INPUT DATA
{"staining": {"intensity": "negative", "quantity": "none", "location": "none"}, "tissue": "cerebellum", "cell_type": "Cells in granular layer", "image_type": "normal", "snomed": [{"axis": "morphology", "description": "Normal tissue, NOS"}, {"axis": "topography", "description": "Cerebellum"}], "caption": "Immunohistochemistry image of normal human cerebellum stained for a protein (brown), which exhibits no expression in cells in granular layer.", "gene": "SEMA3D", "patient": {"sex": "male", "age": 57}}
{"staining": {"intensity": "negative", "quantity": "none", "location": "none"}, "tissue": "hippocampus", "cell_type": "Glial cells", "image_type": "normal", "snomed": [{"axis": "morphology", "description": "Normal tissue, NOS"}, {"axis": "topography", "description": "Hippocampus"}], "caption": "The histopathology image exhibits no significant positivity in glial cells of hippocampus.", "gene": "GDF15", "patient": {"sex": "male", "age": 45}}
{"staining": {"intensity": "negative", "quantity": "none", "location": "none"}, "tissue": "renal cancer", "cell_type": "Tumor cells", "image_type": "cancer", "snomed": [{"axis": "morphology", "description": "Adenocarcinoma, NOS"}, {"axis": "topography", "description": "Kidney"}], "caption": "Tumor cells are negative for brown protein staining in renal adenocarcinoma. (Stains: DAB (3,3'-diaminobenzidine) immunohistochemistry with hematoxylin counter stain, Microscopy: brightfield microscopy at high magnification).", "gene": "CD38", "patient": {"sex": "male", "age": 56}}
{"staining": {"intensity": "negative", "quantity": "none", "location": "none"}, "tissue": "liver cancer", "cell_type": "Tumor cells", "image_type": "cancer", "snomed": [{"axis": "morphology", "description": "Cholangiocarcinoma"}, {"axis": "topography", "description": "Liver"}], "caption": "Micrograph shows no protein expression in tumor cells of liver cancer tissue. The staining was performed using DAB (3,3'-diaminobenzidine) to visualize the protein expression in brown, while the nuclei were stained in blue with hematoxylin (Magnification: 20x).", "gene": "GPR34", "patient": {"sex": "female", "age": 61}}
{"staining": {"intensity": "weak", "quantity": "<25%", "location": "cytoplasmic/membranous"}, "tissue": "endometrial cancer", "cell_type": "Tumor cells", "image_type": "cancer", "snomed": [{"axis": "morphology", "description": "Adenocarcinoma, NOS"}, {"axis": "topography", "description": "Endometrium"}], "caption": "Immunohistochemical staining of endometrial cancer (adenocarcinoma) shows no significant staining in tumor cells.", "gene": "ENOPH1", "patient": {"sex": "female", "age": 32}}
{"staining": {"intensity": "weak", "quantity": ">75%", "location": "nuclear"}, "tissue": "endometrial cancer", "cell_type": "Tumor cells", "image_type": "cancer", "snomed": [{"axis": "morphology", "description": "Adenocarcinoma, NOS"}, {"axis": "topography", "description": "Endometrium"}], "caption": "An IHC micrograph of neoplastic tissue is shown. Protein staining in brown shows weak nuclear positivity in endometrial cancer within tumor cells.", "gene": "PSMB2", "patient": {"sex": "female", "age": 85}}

TASK
Reproduce every record word for word.

YOUR SOLUTION
{"staining": {"intensity": "negative", "quantity": "none", "location": "none"}, "tissue": "cerebellum", "cell_type": "Cells in granular layer", "image_type": "normal", "snomed": [{"axis": "morphology", "description": "Normal tissue, NOS"}, {"axis": "topography", "description": "Cerebellum"}], "caption": "Immunohistochemistry image of normal human cerebellum stained for a protein (brown), which exhibits no expression in cells in granular layer.", "gene": "SEMA3D", "patient": {"sex": "male", "age": 57}}
{"staining": {"intensity": "negative", "quantity": "none", "location": "none"}, "tissue": "hippocampus", "cell_type": "Glial cells", "image_type": "normal", "snomed": [{"axis": "morphology", "description": "Normal tissue, NOS"}, {"axis": "topography", "description": "Hippocampus"}], "caption": "The histopathology image exhibits no significant positivity in glial cells of hippocampus.", "gene": "GDF15", "patient": {"sex": "male", "age": 45}}
{"staining": {"intensity": "negative", "quantity": "none", "location": "none"}, "tissue": "renal cancer", "cell_type": "Tumor cells", "image_type": "cancer", "snomed": [{"axis": "morphology", "description": "Adenocarcinoma, NOS"}, {"axis": "topography", "description": "Kidney"}], "caption": "Tumor cells are negative for brown protein staining in renal adenocarcinoma. (Stains: DAB (3,3'-diaminobenzidine) immunohistochemistry with hematoxylin counter stain, Microscopy: brightfield microscopy at high magnification).", "gene": "CD38", "patient": {"sex": "male", "age": 56}}
{"staining": {"intensity": "negative", "quantity": "none", "location": "none"}, "tissue": "liver cancer", "cell_type": "Tumor cells", "image_type": "cancer", "snomed": [{"axis": "morphology", "description": "Cholangiocarcinoma"}, {"axis": "topography", "description": "Liver"}], "caption": "Micrograph shows no protein expression in tumor cells of liver cancer tissue. The staining was performed using DAB (3,3'-diaminobenzidine) to visualize the protein expression in brown, while the nuclei were stained in blue with hematoxylin (Magnification: 20x).", "gene": "GPR34", "patient": {"sex": "female", "age": 61}}
{"staining": {"intensity": "weak", "quantity": "<25%", "location": "cytoplasmic/membranous"}, "tissue": "endometrial cancer", "cell_type": "Tumor cells", "image_type": "cancer", "snomed": [{"axis": "morphology", "description": "Adenocarcinoma, NOS"}, {"axis": "topography", "description": "Endometrium"}], "caption": "Immunohistochemical staining of endometrial cancer (adenocarcinoma) shows no significant staining in tumor cells.", "gene": "ENOPH1", "patient": {"sex": "female", "age": 32}}
{"staining": {"intensity": "weak", "quantity": ">75%", "location": "nuclear"}, "tissue": "endometrial cancer", "cell_type": "Tumor cells", "image_type": "cancer", "snomed": [{"axis": "morphology", "description": "Adenocarcinoma, NOS"}, {"axis": "topography", "description": "Endometrium"}], "caption": "An IHC micrograph of neoplastic tissue is shown. Protein staining in brown shows weak nuclear positivity in endometrial cancer within tumor cells.", "gene": "PSMB2", "patient": {"sex": "female", "age": 85}}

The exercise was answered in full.